Заргарьян подал мне блокнот и авторучку. Я закрыл глаза. Теперь я видел
их совершенно отчетливо, как будто держал перед собой, – все ряды цифр и
букв, образующих формулы на карточках «Миста». Я мог выписывать их одну за
другой, ничего не пропуская и не путая, воспроизводя в точности все
запечатленное в другом мире и с непостижимой яркостью вновь возникшее в
этом. Я писал вслепую, слыша подавленный шепот Заргарьяна: «Смотри,
смотри... Он пишет автоматически, с закрытыми глазами». Так я и писал, не
открывая глаз, не останавливаясь, с лихорадочной быстротой и четкостью,
пока не воспроизвел на бумаге последнего замыкающего уравнения
математического символа.
Когда я открыл глаза, первое, что я увидел, было склонившееся надо мной
лицо Никодимова, белее исписанного мною листа.
– Все, – сказал я и бросил авторучку.
Никодимов схватил блокнот и поднес по близорукости к самым глазам, да
так и застыл, как остановившийся кинокадр в оборванной на сеансе ленте.
– Тут треба математики поумнее, – сказал он наконец, передавая блокнот
Заргарьяну. – И без электронной машинки не обойтись. Считать придется.
Считали они с Заргарьяном полтора или два месяца. И в Москве, и в
Новосибирске. Считали вместе с ними и академики, и аспиранты.

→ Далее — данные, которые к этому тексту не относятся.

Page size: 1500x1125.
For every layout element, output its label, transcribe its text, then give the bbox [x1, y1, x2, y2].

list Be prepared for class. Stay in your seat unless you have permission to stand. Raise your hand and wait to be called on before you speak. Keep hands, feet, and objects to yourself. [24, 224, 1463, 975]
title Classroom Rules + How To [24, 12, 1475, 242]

Неподдающиеся расчетам секреты математики будущего раскрыл наконец Юра
Привалов, самый молодой в мире доктор математических наук. Фазовая теория
Никодимова – Заргарьяна получила теперь проверенный опытом будущего
прочный математический базис. Уравнения, переведенные на язык математики,
стали уравнениями Шуаля – Привалова. А завтра они станут достоянием всего
человечества.
Ольга спит, слабо освещенная косым отблеском моей лампы. У нее не очень
довольное, пожалуй, чуточку даже испуганное выражение лица. Она уже
высказала нам с Галей свои опасения, что известность, реклама – весь этот
сенсационный бум, который обрушится на меня завтра, станет между нами
осложняющей жизнь преградой. Конечно, разговор о преграде вздор, но жизнь
моя уже сейчас приобретает идиотское голливудское оперение. Иностранные
корреспонденты, уже давно что–то пронюхавшие, преследуют меня по пятам
даже на улице, телефон звонит целый день, а ночью его приходится укутывать
в подушки, чтобы не будили звонки. Даже сейчас кое–какие американские
редакции предлагают мне дикие гонорары за мои впечатления, и я, как
попугай, вынужден повторять, что впечатлений еще нет, а когда они
появятся, то прочесть их можно будет на страницах советских изданий. И
Кленов дружески подшучивает, что мне все–таки придется дописать свои
«Хождения за три мира».
Я не согласен: не за три! Больше! И среди них обязательно будет тот,
который я так и не увидел, – прекрасный, как сказка, мир Юльки и Эрика.